Prompt -> Some entries follow. Reproduce exactly the lines starting at the one with "X21091Y70410D3*" and stopping after the one with "X20461Y58829D3*".

Provided entries ->
----------

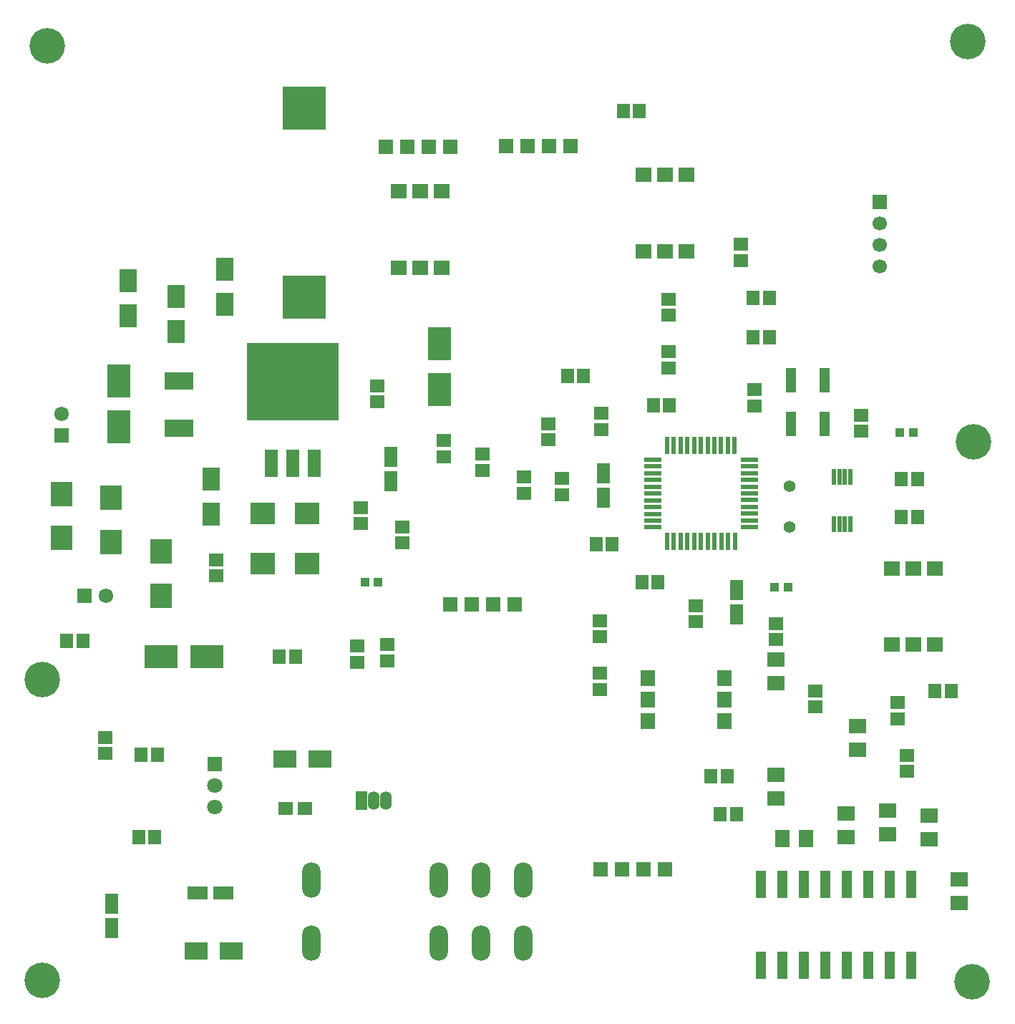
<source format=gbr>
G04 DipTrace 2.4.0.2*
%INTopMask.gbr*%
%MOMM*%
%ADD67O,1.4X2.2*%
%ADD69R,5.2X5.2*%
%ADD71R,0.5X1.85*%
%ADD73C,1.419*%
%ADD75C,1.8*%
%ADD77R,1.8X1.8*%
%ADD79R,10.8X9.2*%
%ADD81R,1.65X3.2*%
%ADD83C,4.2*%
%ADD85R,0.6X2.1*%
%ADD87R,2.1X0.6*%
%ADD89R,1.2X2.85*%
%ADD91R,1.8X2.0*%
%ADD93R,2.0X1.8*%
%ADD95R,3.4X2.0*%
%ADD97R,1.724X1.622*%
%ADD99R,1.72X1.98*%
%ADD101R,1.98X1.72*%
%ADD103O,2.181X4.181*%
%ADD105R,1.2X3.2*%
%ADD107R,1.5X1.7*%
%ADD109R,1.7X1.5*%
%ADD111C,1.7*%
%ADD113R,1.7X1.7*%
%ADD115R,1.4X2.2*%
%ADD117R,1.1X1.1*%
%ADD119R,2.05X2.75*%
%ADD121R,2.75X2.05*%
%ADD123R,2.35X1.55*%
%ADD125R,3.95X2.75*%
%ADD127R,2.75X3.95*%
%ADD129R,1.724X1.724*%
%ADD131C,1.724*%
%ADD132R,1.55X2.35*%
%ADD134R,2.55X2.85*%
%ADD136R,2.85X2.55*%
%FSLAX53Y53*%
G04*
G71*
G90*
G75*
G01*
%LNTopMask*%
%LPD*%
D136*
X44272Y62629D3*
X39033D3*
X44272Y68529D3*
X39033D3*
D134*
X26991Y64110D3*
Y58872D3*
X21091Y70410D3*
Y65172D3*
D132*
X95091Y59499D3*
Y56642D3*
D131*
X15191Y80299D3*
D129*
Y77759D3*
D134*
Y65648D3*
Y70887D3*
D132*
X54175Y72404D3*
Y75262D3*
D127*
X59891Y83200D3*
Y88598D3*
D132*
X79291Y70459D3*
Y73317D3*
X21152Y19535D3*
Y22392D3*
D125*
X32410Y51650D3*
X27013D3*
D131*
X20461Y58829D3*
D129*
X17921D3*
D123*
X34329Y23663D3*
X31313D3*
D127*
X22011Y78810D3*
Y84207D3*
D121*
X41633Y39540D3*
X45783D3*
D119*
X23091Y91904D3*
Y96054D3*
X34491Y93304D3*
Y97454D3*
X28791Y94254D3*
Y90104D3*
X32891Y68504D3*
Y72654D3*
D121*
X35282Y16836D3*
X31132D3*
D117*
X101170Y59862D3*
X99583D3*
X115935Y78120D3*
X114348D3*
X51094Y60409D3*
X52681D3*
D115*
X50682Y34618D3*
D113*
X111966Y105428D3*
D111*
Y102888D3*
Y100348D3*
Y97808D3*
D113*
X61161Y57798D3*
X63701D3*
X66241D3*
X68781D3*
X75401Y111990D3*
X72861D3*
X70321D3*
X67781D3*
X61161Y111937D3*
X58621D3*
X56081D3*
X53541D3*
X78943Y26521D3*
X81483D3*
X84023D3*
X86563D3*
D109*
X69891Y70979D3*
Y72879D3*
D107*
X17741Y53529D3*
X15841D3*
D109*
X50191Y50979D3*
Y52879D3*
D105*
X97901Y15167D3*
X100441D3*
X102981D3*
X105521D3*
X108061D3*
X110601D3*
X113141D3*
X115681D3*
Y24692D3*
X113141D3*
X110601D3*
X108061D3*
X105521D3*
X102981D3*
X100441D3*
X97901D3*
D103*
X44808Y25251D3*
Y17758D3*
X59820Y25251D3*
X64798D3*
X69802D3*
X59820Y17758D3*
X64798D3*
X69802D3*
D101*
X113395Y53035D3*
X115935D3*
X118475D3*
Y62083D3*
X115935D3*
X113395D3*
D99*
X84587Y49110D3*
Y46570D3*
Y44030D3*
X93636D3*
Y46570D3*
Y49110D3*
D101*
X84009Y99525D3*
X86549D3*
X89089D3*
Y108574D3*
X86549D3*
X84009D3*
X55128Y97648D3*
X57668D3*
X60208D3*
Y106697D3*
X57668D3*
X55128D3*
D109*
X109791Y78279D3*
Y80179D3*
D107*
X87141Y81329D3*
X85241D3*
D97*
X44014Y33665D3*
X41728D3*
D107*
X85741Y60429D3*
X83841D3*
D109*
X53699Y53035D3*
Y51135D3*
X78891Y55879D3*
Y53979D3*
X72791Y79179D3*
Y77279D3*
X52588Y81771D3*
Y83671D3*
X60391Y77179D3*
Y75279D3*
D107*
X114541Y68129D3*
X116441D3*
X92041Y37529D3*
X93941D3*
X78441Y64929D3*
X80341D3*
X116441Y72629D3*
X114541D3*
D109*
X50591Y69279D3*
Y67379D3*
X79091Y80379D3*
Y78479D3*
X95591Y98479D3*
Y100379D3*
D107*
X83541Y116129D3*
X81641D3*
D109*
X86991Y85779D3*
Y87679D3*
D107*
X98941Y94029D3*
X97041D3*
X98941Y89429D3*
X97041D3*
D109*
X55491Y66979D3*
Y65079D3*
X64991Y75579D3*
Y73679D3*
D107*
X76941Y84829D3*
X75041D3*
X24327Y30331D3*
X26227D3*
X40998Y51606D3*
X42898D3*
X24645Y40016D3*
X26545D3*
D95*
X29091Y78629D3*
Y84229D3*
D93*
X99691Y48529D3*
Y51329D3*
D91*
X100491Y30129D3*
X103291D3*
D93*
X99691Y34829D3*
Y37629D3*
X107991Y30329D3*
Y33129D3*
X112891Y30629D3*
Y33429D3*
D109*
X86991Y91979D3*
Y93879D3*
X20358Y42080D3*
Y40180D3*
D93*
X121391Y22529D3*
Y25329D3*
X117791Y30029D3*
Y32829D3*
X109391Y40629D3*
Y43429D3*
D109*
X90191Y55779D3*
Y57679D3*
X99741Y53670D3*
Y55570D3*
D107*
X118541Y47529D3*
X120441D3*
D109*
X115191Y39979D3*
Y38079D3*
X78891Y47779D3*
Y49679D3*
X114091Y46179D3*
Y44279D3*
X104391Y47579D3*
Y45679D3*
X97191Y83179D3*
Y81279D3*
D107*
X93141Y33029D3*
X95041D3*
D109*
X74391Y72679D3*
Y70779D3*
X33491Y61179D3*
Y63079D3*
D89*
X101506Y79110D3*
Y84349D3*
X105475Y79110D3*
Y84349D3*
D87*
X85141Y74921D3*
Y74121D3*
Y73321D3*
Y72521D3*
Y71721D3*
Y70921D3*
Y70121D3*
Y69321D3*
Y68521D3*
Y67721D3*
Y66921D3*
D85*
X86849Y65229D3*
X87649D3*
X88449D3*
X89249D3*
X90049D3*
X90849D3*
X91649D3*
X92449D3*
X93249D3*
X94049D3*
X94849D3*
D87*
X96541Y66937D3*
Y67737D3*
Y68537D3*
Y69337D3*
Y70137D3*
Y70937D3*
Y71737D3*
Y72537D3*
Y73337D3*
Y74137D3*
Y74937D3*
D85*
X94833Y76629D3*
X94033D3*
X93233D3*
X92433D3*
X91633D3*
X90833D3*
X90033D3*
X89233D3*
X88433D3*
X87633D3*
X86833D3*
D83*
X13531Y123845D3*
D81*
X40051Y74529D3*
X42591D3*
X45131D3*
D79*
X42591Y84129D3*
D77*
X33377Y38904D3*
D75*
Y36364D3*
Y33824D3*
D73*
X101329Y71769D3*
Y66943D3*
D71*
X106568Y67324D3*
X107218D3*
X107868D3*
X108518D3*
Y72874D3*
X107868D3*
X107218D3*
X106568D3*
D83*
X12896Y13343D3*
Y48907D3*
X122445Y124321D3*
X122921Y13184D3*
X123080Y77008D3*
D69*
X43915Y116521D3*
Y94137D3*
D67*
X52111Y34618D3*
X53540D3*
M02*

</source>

----------

Problem solution ->
X21091Y70410D3*
Y65172D3*
D132*
X95091Y59499D3*
Y56642D3*
D131*
X15191Y80299D3*
D129*
Y77759D3*
D134*
Y65648D3*
Y70887D3*
D132*
X54175Y72404D3*
Y75262D3*
D127*
X59891Y83200D3*
Y88598D3*
D132*
X79291Y70459D3*
Y73317D3*
X21152Y19535D3*
Y22392D3*
D125*
X32410Y51650D3*
X27013D3*
D131*
X20461Y58829D3*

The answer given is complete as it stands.